HONOLULU (AP) — As the first tropical storm to hit Hawaii in 22 years passed by the islands, some coffee farmers on the Big Island navigated flooded roads to assess damage to their crops Friday while residents and tourists wandered the beaches of Oahu and surfers took to the waves as wind and rain let up.
The first storm in a one-two punch bound for Hawaii clamored ashore overnight Friday as a weakened tropical storm. A second system behind it also weakened and was on track to pass well north of the islands early Sunday.
Tropical Storm Iselle knocked out power, caused flooding and downed trees when it crossed onto the Big Island in a rural and sparsely populated region. There have been no reports of major injuries, Gov. Neil Abercrombie said Friday.
Heavy rains and wind from the storm's outer bands hit Maui and Oahu on Friday morning but eased later in the day as Iselle swirled farther out to sea.
Those staying in shelters were told to return home, while crews and some residents used chain saws to clear trees from roads.
On Oahu's south shore, near Honolulu, the cloudy skies started to give way to patches of blue as tourists and residents ventured out to see the surf.
"We've never seen the water crash into the rocks the way they are. It's just beautiful," said Army Sgt. Steven Reyes, who drove to the coast with his mother after his home on a central Oahu Army base lost power.
Honolulu's lifeguard division said about a dozen surfers were riding waves Friday at a spot nicknamed "Suicides," near the popular Diamond Head crater. Lifeguards on Oahu planned only to respond to emergency calls, avoiding regular patrols.
At 8 p.m. Friday Hawaii Standard Time, the National Weather Service canceled the tropical storm warning for all of the Hawaiian islands.
Even then, the National Park Service said it would keep its popular memorial sites at Pearl Harbor in Oahu closed through Saturday as staff keeps an eye on Hurricane Julio.
The state Department of Health warned the public to stay out of floodwaters and storm water runoff across Hawaii because they are known to attract sharks as they wash possible dead animals into the ocean.

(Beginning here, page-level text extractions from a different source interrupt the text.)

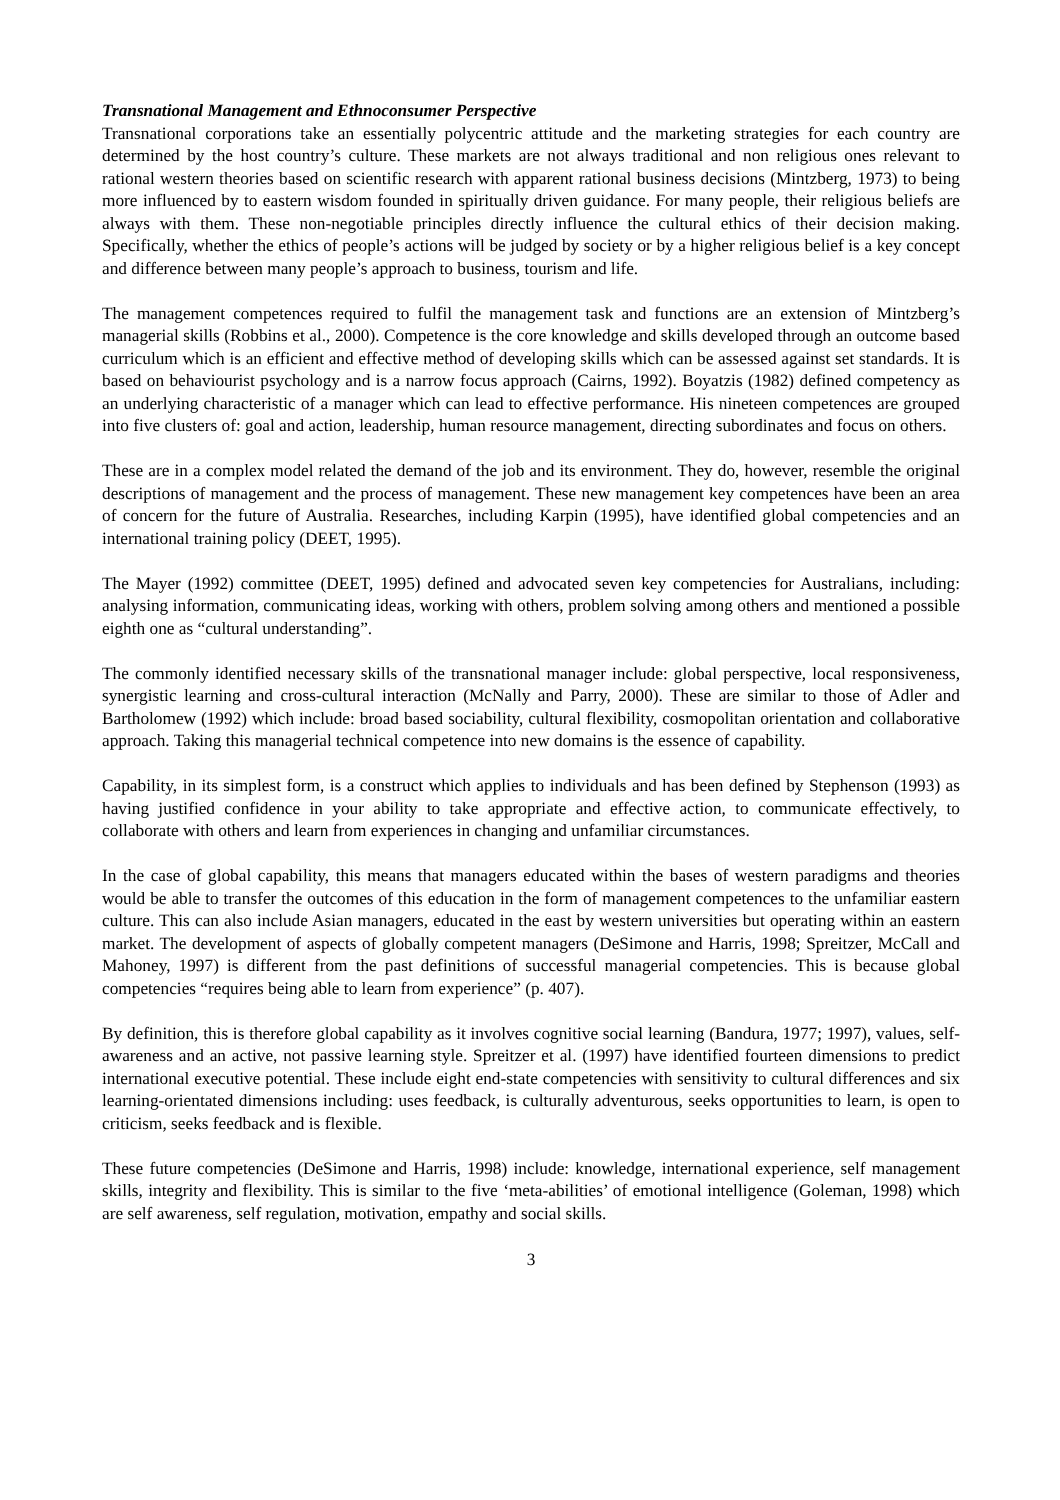Transnational Management and Ethnoconsumer Perspective
Transnational corporations take an essentially polycentric attitude and the marketing strategies for each country are determined by the host country’s culture. These markets are not always traditional and non religious ones relevant to rational western theories based on scientific research with apparent rational business decisions (Mintzberg, 1973) to being more influenced by to eastern wisdom founded in spiritually driven guidance. For many people, their religious beliefs are always with them. These non-negotiable principles directly influence the cultural ethics of their decision making. Specifically, whether the ethics of people’s actions will be judged by society or by a higher religious belief is a key concept and difference between many people’s approach to business, tourism and life.
The management competences required to fulfil the management task and functions are an extension of Mintzberg’s managerial skills (Robbins et al., 2000). Competence is the core knowledge and skills developed through an outcome based curriculum which is an efficient and effective method of developing skills which can be assessed against set standards. It is based on behaviourist psychology and is a narrow focus approach (Cairns, 1992). Boyatzis (1982) defined competency as an underlying characteristic of a manager which can lead to effective performance. His nineteen competences are grouped into five clusters of: goal and action, leadership, human resource management, directing subordinates and focus on others.
These are in a complex model related the demand of the job and its environment. They do, however, resemble the original descriptions of management and the process of management. These new management key competences have been an area of concern for the future of Australia. Researches, including Karpin (1995), have identified global competencies and an international training policy (DEET, 1995).
The Mayer (1992) committee (DEET, 1995) defined and advocated seven key competencies for Australians, including: analysing information, communicating ideas, working with others, problem solving among others and mentioned a possible eighth one as “cultural understanding”.
The commonly identified necessary skills of the transnational manager include: global perspective, local responsiveness, synergistic learning and cross-cultural interaction (McNally and Parry, 2000). These are similar to those of Adler and Bartholomew (1992) which include: broad based sociability, cultural flexibility, cosmopolitan orientation and collaborative approach. Taking this managerial technical competence into new domains is the essence of capability.
Capability, in its simplest form, is a construct which applies to individuals and has been defined by Stephenson (1993) as having justified confidence in your ability to take appropriate and effective action, to communicate effectively, to collaborate with others and learn from experiences in changing and unfamiliar circumstances.
In the case of global capability, this means that managers educated within the bases of western paradigms and theories would be able to transfer the outcomes of this education in the form of management competences to the unfamiliar eastern culture. This can also include Asian managers, educated in the east by western universities but operating within an eastern market. The development of aspects of globally competent managers (DeSimone and Harris, 1998; Spreitzer, McCall and Mahoney, 1997) is different from the past definitions of successful managerial competencies. This is because global competencies “requires being able to learn from experience” (p. 407).
By definition, this is therefore global capability as it involves cognitive social learning (Bandura, 1977; 1997), values, self-awareness and an active, not passive learning style. Spreitzer et al. (1997) have identified fourteen dimensions to predict international executive potential. These include eight end-state competencies with sensitivity to cultural differences and six learning-orientated dimensions including: uses feedback, is culturally adventurous, seeks opportunities to learn, is open to criticism, seeks feedback and is flexible.
These future competencies (DeSimone and Harris, 1998) include: knowledge, international experience, self management skills, integrity and flexibility. This is similar to the five ‘meta-abilities’ of emotional intelligence (Goleman, 1998) which are self awareness, self regulation, motivation, empathy and social skills.
3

The storm affected some Big Island residents who planned to vote in Saturday's primary election: State elections officials say they will postpone the primary election for about 8,000 voters in two precincts on the island because of nearby road damage caused by the storm. The roads left communities in Puna isolated, Chief Election Officer Scott Nago said in a statement Friday.
The rest of the primary will move forward as planned, and the two precincts will vote absentee later, Nago said.